Since only one character can be changed a time, we can change the characters one at a time and check if it exists in the wordList. Then, we can assume the word as a neighbor to the previous word.

For the first example - [“hot”,“dot”,“dog”,“lot”,“log”,“cog”], neighbors of “hot” is ”dot” and ”lot”.

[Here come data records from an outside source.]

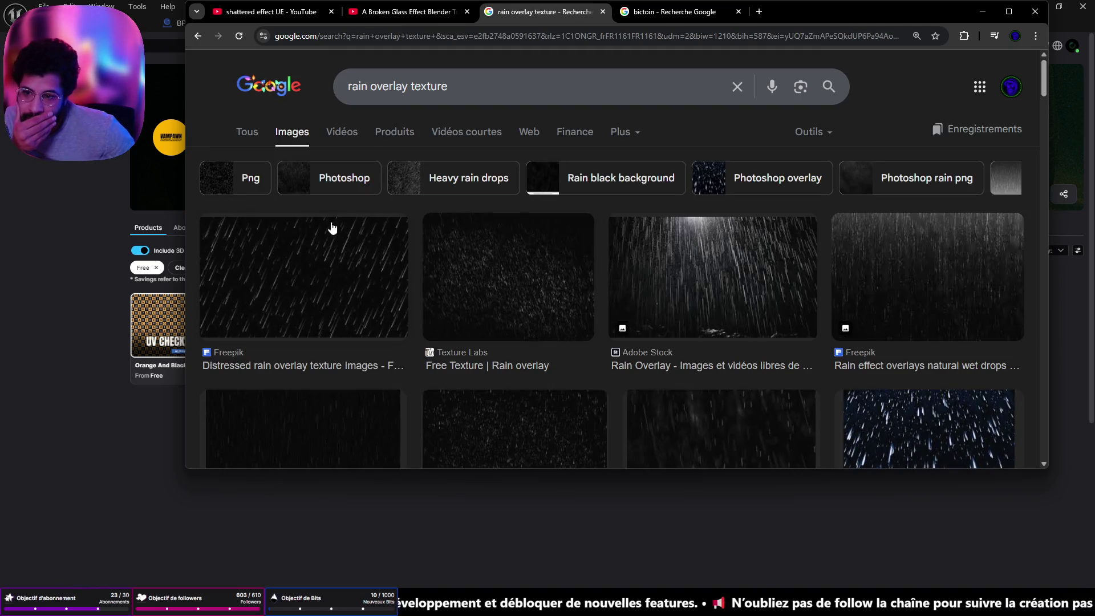
{"action": "left_click", "coordinate": [247, 132]}
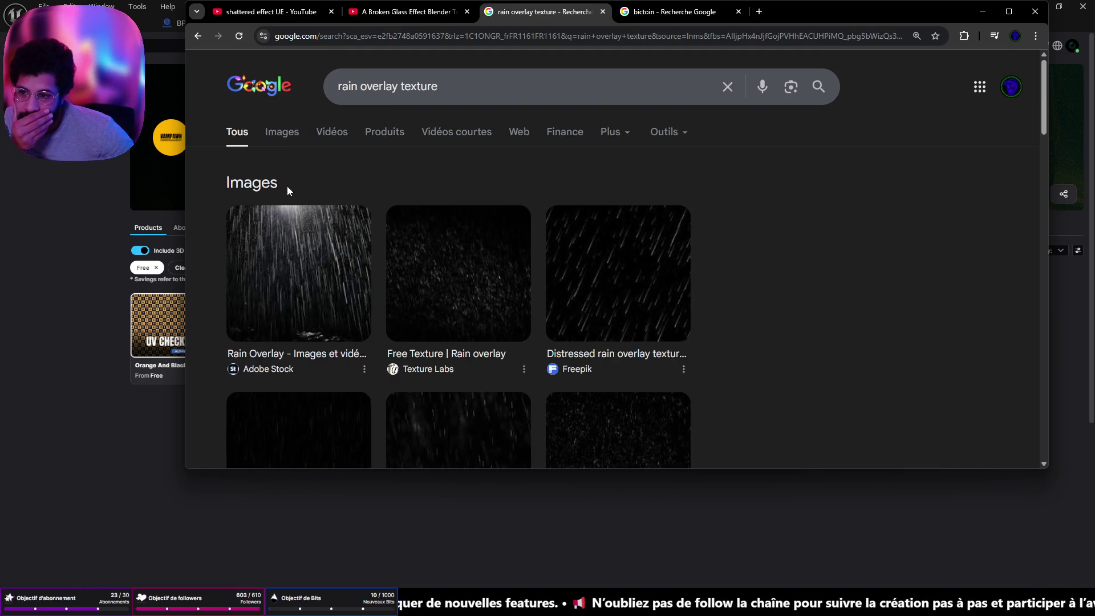
{"action": "scroll", "coordinate": [325, 253], "scroll_direction": "down", "scroll_amount": 8}
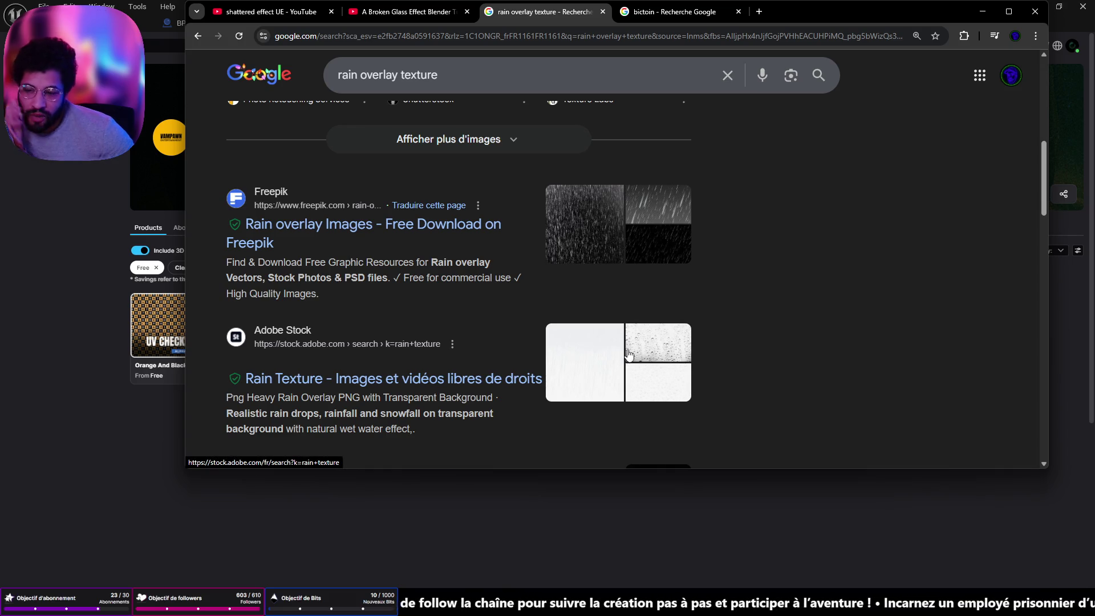
{"action": "scroll", "coordinate": [629, 357], "scroll_direction": "down", "scroll_amount": 3}
{"action": "scroll", "coordinate": [632, 363], "scroll_direction": "down", "scroll_amount": 2}
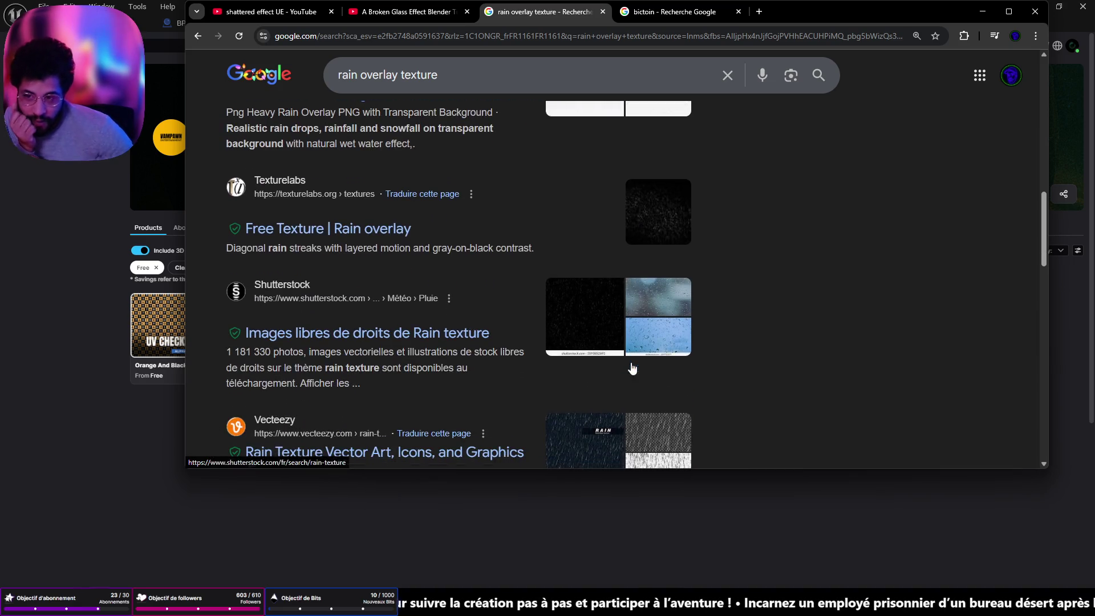
{"action": "scroll", "coordinate": [573, 389], "scroll_direction": "down", "scroll_amount": 3}
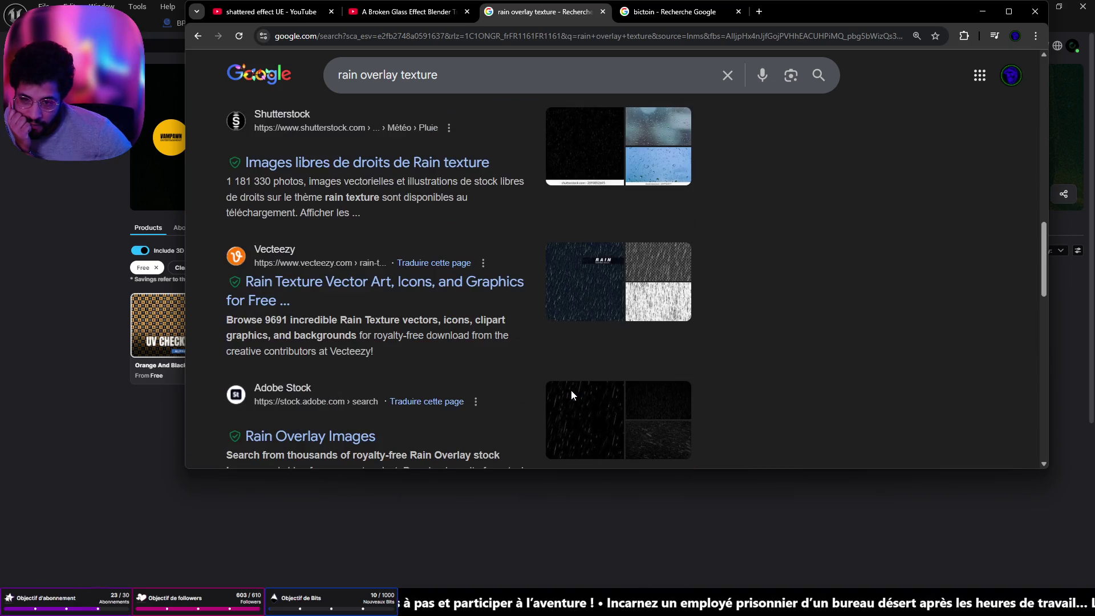
{"action": "scroll", "coordinate": [572, 391], "scroll_direction": "down", "scroll_amount": 2}
{"action": "scroll", "coordinate": [572, 394], "scroll_direction": "down", "scroll_amount": 3}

Now, we can run a BFS starting from the beginWord and the level where endWord exists, is the length of the shortest transformation sequence.

### Implementation

In C++:

int ladderLength(string beginWord, string endWord, vector<string>& wordList) {
unordered_set<string> words (wordList.begin(), wordList.end());
// if endWord doesn't exist, return 0
if (!words.count(endWord)) return 0;
unordered_set<string> visited;
queue<string> q;
q.push(beginWord);
visited.insert(beginWord);
int level = 1;
while(!q.empty()) {
int size = q.size();
while(size--) {
string s = q.front();
q.pop();
// iterate over all the characters of s
for (int i = 0; i < (int)s.length(); ++i) {
string changed = s;
// change the characters from 'a' to 'z'
for (char c = 'a'; c <= 'z'; ++c) {
if (c == s[i]) continue;
changed[i] = c;
// pre-emptively check
if (changed == endWord) {
return 1 + level;
}
if (!visited.count(changed) and words.count(changed)) {
q.push(changed);
visited.insert(changed);
}

}
}
}
++level;
}
return 0;
}

### Complexity Analysis

• Time Complexity: $O(N * M * M * 26) = O(NM^2)$ where $N =$ length of wordList and $M =$ average length of the strings. Look-up time for wordList hashset is $O(M)$.
• Space Complexity: $O(N * M)$.

### Idea

Since the start node and the target node are fixed, we can run bidirectional BFS (from both start and end) to improve the time complexity from $O(b^d)$ to $O(b^{d/2})$ (where $b =$ branching factor of the tree and $d =$ distance of target from source).

### Implementation

In C++:

int ladderLength(string beginWord, string endWord, vector<string>& wordList) {
unordered_set<string> begin({beginWord}),
end({endWord}),
words(wordList.begin(), wordList.end());
// if endWord doesn't exist, thus return 0
if(!words.count(endWord)) return 0;
int level = 1;
unordered_set<string> visited;
while(begin.size() and end.size()) {
unordered_set<string> next;
// always consider the smaller set first
if (begin.size() > end.size()) {
swap(begin, end);
}
for (string s: begin) {
for (int i = 0; i < (int)s.length(); ++i) {
string changed = s;
for (char c = 'a'; c <= 'z'; ++c) {
if (c == s[i]) continue;
changed[i] = c;
// pre-emptively check
if (end.count(changed)) {
return 1 + level;
}
if (!visited.count(changed) and words.count(changed)) {
next.insert(changed);
visited.insert(changed);
}

}
}
}
++level;
// we have moved to the next level
begin = next;
}
return 0;
}

### Complexity Analysis

• Time Complexity: $O(b^{d/2} + b^{d/2}) = O(b^{d/2})$, where $b =$ branching factor of the tree and $d =$ distance of target from source.
• Space Complexity: $O((N + N) * M) = O(N * M)$ (where $N =$ size of wordList), required for begin, end, and visited hashsets.